───── SELECTED TEXT

This project looks at consumer credit data to understand what factors are associated with loan default and how different modeling choices affect risk decisions.
The goal is not to build the most complex model possible, but to show a realistic analytics workflow: exploring the data, building interpretable models, and evaluating tradeoffs that matter in a credit setting.
Lenders need to decide who to approve for credit while managing default risk.
Approving too many risky loans leads to losses. Being too conservative reduces revenue.
This project focuses on:
- identifying drivers of default
- comparing an interpretable baseline model with a stronger benchmark
- understanding how decision thresholds change false approvals vs missed defaults
The dataset comes from OpenML (German Credit, credit-g).
It contains borrower and loan attributes such as credit amount, duration, employment status, and savings.
The target variable is a binary default indicator (1 = default, 0 = non-default).
- Splits the data into train, validation, and test sets using stratification
- Handles missing values and encodes categorical variables
- Trains two models:
- Logistic regression (baseline, interpretable)

──────────

= WHAT THE EXERCISE ASKS =
Extend the loan default project write-up onward from its final line. The material that comes next plays no role in this exercise.

───── PROVIDED DATA

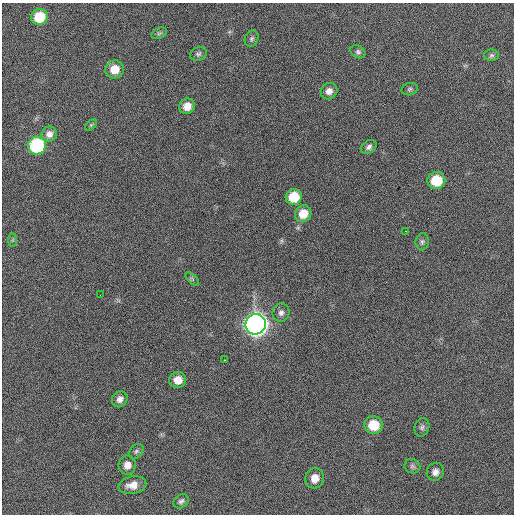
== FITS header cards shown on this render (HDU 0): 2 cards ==
NAXIS1  =                  512 / Axis length
NAXIS2  =                  512 / Axis length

──────────

= OUTPUT FOR THIS TASK =
- Random forest (benchmark, non-linear)
- Tunes the classification threshold using validation data
- Evaluates performance on a held-out test set
Model performance is evaluated using metrics that reflect credit risk tradeoffs:
- ROC-AUC
- Precision–recall AUC
- Confusion matrices at tuned thresholds
Threshold tuning highlights how recall for defaults increases at the cost of more false positives, which mirrors real approval decisions.
Plots and metrics are saved automatically for review.
After running the pipeline, the following are generated:
- Evaluation plots (ROC, precision–recall, confusion matrices)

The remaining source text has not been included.